As for the tone of my first post? I wasn’t claiming “true understanding” - just enough understanding to know that anime conventions are not the same as Western racial markers. I could do that by listing the myriad non-black-haired, green-or-blue-eyed, pale-skinned characters who are clearly Japanese (or, in the case of e.g. Sailor Moon, happily live in a Japanese family with a Japanese name without anyone remarking on it even though they’re actually aliens/demons/robots) - the magic girl genre alone would keep me typing all day. Or, I could just link to the Kotaku discussions on this very topic - because talking anime is one large part of what they do
And anyway, why on earth would I waste my time doing that work for someone as outright hostile as you were in your first post to me? I mean, “nerdsplain”:rolleyes:? You expect me to care what you think after that?

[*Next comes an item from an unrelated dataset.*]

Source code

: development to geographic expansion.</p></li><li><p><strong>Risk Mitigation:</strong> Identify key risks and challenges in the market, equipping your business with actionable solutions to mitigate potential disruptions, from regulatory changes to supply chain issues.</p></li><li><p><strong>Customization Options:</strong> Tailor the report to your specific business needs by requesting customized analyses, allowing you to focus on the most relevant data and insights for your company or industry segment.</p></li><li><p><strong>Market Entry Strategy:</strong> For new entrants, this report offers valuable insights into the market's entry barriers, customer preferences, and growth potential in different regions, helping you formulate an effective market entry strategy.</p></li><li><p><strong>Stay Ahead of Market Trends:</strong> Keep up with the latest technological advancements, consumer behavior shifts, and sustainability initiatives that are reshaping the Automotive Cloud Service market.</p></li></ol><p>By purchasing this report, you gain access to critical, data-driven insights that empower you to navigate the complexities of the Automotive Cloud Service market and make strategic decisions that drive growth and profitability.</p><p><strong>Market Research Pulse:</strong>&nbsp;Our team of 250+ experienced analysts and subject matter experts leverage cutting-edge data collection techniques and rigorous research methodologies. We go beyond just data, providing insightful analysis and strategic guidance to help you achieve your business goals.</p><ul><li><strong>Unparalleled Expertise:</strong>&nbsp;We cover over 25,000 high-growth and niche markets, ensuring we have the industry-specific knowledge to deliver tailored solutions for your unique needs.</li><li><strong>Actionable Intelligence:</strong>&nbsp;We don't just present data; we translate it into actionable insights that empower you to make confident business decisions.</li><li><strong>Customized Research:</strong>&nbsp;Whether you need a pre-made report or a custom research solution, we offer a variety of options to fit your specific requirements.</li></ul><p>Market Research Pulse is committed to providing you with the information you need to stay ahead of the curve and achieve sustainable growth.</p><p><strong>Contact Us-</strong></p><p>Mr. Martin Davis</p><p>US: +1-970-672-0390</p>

Note that you haven’t said squat to actually refute those links, or replied to the rebuttal to your ridiculous “But what about aliens and elves!” argument. Nope, just tone policing. Why don’t you open a pit thread, if my tone offends you so much?
Now excuse me, got preening to do…
Shrug, I don’t start with the assumption that the Hero, in order to be the Hero, must be a WASP, but then, several of my favorite authors didn’t write in English.
I think it has a lot to do with the audience’s own background and what they know of the author’s. If I (a fairly white-bread Hispanic Roman Catholic American) read a book written by a gentleman with a name like “Robert Heinlein”, I will likely presume a character is going to be a white American unless given reason to believe otherwise, because to me, that’s sort of the default setting, for better or for worse.
If I read a similar book by a guy named Emilio Aguinaldo, I might not make the same assumptions. If I were more familiar with Filipinos, the Tagalog line would have been a neon sign in a moonless sky telling me that Rico is very likely either Filipino or Filipino-American. A lot of what an audience takes away from a work includes what they brought into it.
And my point stating my own pet peeve with Rico’s whitewashing is, if it’s ok for the ST movie to have very little relationship to the Heinlein story, why can’t the same be ok for Ghost? Maybe they’re not trying to tell the same story, just a story with some names in common (or, as in the case of a protagonist who can’t even pronounce his own name, some similar names). Would that be wrong?
I can think of very few times when white people are absolutely required to tell a story. Starship Troopers the movie happened to be one of them BECAUSE they were trying to draw parallels to Nazis. Maybe this will be too. We clearly are all using our jump to conclusions mat pretty heavily. But it’s a fairly safe to say we aren’t jumping to the wrong conclusions.